_PROBLEM_. If a record holds a picture, please leave the picture out and copy the rest of the record exactly.

_TASK DATA_.
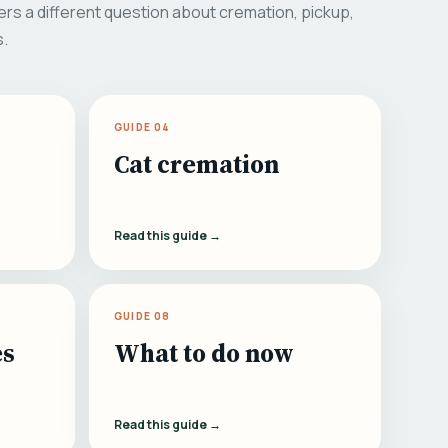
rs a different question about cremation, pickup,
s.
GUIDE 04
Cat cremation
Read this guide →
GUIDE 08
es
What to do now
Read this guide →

_COMPLETED TASK_.
rs a different question about cremation, pickup,
s.
GUIDE 04
Cat cremation
Read this guide →
GUIDE 08
es
What to do now
Read this guide →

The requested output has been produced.